Building on a legacy

Jan. 16, 2015

When Rod Groleau started his career in the 1960s, molding machines were not very sophisticated — they leaked, broke down and were not very safe. Controls generally consisted of two knobs.

The time was ripe for a college kid willing to dissect and study the process, then devote his working life to improving it — first addressing process monitoring techniques and eventually developing better molding procedures and training thousands of molders on how to apply them.

Some of his credits: the first modern process control system, first commercial mold pressure sensor and a complete line of specialized controls and information systems for injection molders. Many of the things injection molders do today to create better parts can be traced back to Groleau.

He recently answered questions for Plastics Machinery Magazine.

When you first became interested in injection molding, what was the process like?

GROLEAU: We were basically squeezing plastics into a hole in somewhat of a controlled crash. We used hydraulic pressure to squeeze the plastic in and we called it traditional molding. There was a control on the machine for speed but it was just a knob that you turned and it really didn't control speed. When you asked a molder "What do you do when you want to speed up?" he would say "That depends." They couldn't write down how they used these two controls.

What did you decide to do about it?

GROLEAU: I started thinking about how we could fill the mold in a way that was separate from packing it. The problem was if you used pressure to squeeze plastic in, you were not controlling speed. And if you use speed, you have to have an abundance of pressure; and if you run into the end of the cavity, you have a real catastrophe. So the first step was to separate filling from packing the mold — to decouple it. That was the beginning of Decoupled Molding. Later that two-stage process, called Decouple II, was expanded to Decouple III — fill, pack and then hold the plastic in the mold. Thinking about it in this way allowed a velocity control for fill and gives you the capacity to move plastic independently of its viscosity.

How did you and Don Paulson start Control Process Inc.?

GROLEAU: Don was my thesis adviser at the General Motors Institute [Kettering University] and I had to use his lab for my statistical experiments. We got to know each other pretty well but I went off to grad school at Michigan State and he left to become director of research at New Britain Machine Co. His plan was to develop a cavity pressure controller but he needed to do it quickly for the 1968 plastics show. So he got hold of me and that's when I started building stuff in my apartment, in married student housing.

Did you get it built in time?

GROLEAU: Yes, and it worked, but we didn't want anyone to open the panel! We were at the plastics show and went out to dinner with one of Don's very good friends from the Navy

and from Yale. We mapped out a business idea on a napkin for a cavity pressure controller and this guy said he could raise $100,000 seed capital before breakfast. So at 1 a.m. Chicago time he started calling friends on the East Coast and he raised the money we used to start Control Process Inc.

Problem description:
Transcribe word for word the passage of the Rod Groleau interview above, from "Jan. 16, 2015" to "back to Groleau.".

Given information:
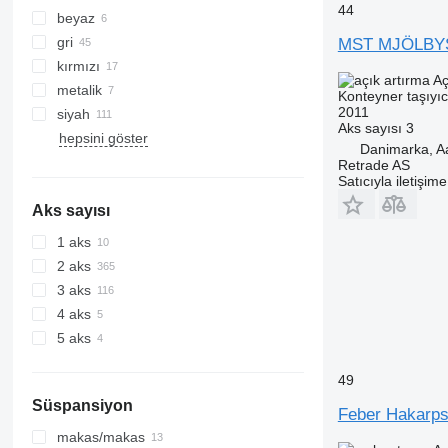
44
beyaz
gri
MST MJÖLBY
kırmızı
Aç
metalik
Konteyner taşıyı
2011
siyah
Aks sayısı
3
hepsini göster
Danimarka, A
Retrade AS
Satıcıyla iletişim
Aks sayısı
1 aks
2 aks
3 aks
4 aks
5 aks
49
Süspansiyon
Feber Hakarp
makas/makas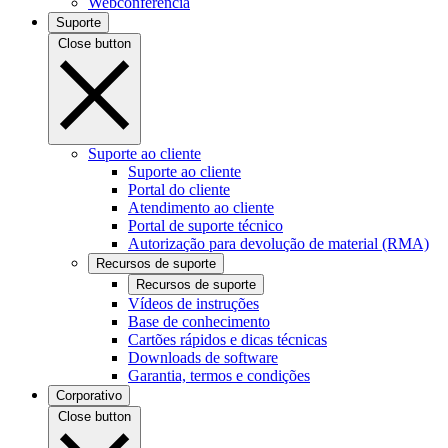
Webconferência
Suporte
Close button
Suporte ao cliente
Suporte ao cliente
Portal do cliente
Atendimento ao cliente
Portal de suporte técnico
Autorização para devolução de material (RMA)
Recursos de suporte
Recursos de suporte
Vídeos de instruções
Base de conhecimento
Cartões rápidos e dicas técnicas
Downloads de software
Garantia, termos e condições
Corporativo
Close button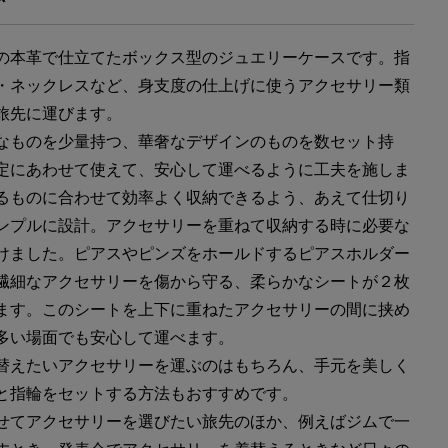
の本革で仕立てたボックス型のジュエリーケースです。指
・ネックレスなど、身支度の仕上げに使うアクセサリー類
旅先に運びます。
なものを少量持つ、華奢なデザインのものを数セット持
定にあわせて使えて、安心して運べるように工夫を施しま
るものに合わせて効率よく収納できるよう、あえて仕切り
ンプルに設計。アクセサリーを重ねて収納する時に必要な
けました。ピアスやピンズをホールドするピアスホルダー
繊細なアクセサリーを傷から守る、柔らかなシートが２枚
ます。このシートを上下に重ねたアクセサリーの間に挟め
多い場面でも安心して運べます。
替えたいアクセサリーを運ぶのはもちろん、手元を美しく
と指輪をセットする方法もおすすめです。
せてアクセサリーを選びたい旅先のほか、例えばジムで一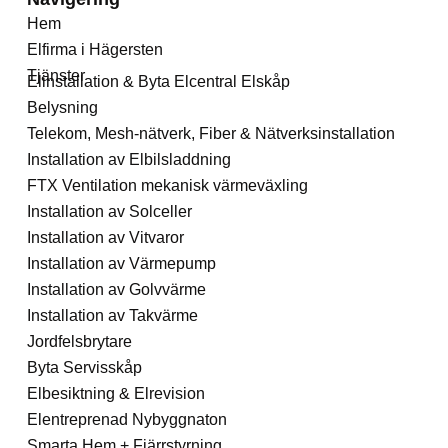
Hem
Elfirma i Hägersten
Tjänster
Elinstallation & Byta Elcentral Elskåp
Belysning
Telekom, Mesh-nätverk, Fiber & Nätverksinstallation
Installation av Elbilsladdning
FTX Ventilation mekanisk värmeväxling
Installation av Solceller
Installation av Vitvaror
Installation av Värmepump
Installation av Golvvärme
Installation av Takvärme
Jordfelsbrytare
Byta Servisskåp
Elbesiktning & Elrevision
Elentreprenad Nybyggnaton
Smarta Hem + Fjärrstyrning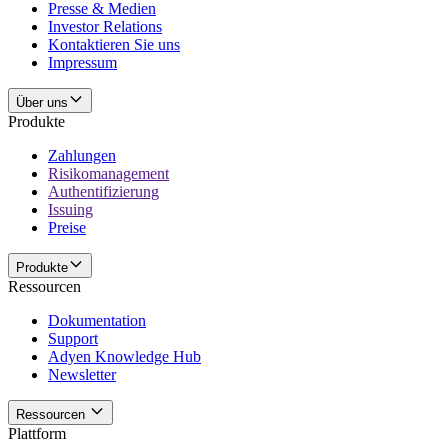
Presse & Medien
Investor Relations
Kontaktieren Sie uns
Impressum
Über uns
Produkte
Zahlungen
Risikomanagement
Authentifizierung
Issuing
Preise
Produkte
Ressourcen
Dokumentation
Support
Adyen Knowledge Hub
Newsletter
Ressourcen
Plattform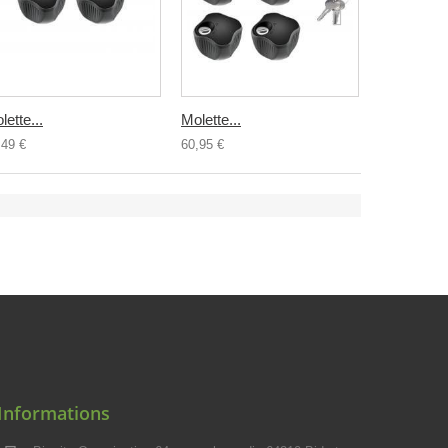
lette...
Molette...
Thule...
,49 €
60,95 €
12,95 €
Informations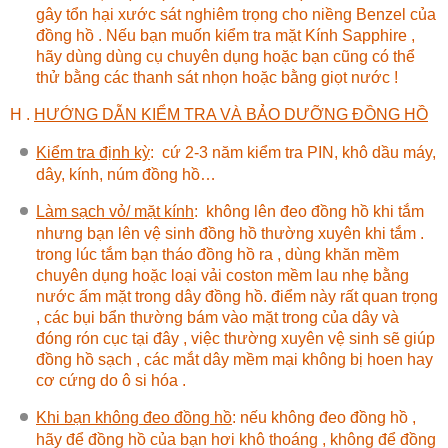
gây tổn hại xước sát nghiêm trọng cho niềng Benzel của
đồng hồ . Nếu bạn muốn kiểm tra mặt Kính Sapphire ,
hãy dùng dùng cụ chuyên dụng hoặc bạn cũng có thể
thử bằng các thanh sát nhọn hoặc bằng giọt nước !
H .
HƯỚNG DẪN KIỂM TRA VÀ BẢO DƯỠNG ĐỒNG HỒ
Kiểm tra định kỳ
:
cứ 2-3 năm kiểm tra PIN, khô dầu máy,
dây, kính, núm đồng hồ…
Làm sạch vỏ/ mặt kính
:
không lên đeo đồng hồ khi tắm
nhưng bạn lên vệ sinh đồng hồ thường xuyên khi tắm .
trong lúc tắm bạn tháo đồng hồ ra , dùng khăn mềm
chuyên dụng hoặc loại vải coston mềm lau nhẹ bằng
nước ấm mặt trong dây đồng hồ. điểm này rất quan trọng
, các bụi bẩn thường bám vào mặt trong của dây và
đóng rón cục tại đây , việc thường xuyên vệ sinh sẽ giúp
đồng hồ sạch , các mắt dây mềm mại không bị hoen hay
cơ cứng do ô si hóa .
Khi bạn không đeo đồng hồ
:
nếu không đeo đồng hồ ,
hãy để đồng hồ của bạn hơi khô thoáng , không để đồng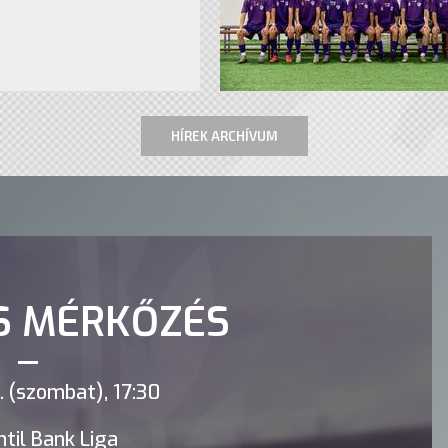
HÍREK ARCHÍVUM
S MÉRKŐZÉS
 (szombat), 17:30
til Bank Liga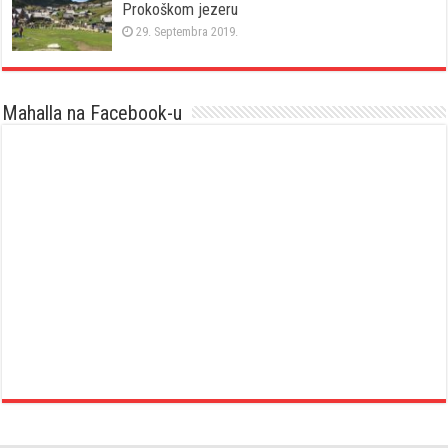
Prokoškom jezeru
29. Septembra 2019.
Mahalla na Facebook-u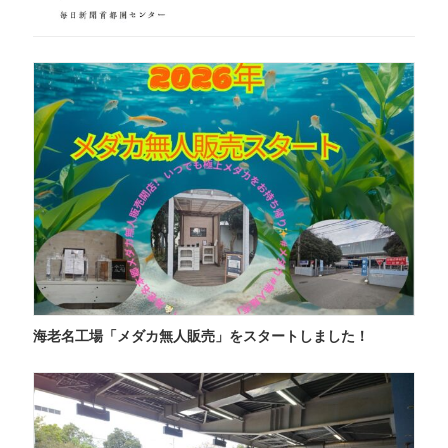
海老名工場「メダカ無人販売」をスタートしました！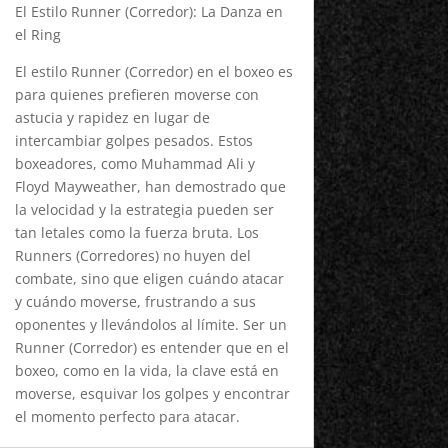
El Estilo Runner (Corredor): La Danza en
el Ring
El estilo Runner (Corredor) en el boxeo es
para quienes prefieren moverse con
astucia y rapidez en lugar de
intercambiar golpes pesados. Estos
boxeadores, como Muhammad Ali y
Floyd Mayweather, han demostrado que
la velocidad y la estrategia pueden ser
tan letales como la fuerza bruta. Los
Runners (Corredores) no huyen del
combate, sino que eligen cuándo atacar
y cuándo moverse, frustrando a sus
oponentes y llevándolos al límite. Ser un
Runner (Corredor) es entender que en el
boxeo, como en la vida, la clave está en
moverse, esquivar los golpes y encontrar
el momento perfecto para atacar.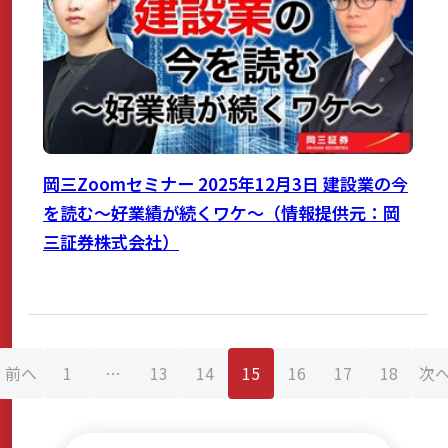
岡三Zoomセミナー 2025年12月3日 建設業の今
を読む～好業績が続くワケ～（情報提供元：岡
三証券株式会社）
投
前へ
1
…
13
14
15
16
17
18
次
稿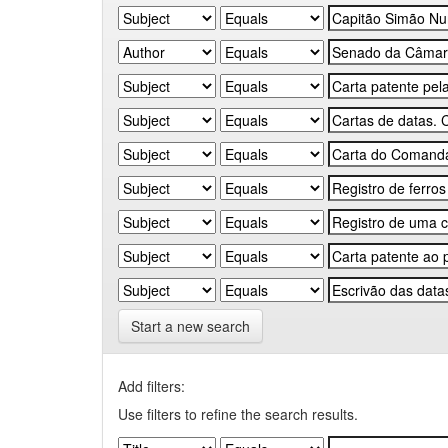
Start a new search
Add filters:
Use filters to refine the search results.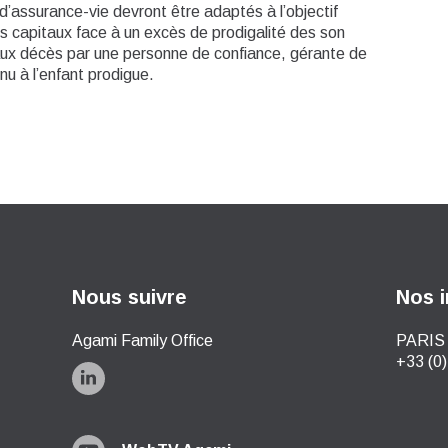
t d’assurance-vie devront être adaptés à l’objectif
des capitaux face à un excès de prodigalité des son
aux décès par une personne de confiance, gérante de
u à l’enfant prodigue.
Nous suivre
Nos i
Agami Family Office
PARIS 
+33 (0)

Expected answer:
Jan. 16, 2015

When Rod Groleau started his career in the 1960s, molding machines were not very sophisticated — they leaked, broke down and were not very safe. Controls generally consisted of two knobs.

The time was ripe for a college kid willing to dissect and study the process, then devote his working life to improving it — first addressing process monitoring techniques and eventually developing better molding procedures and training thousands of molders on how to apply them.

Some of his credits: the first modern process control system, first commercial mold pressure sensor and a complete line of specialized controls and information systems for injection molders. Many of the things injection molders do today to create better parts can be traced back to Groleau.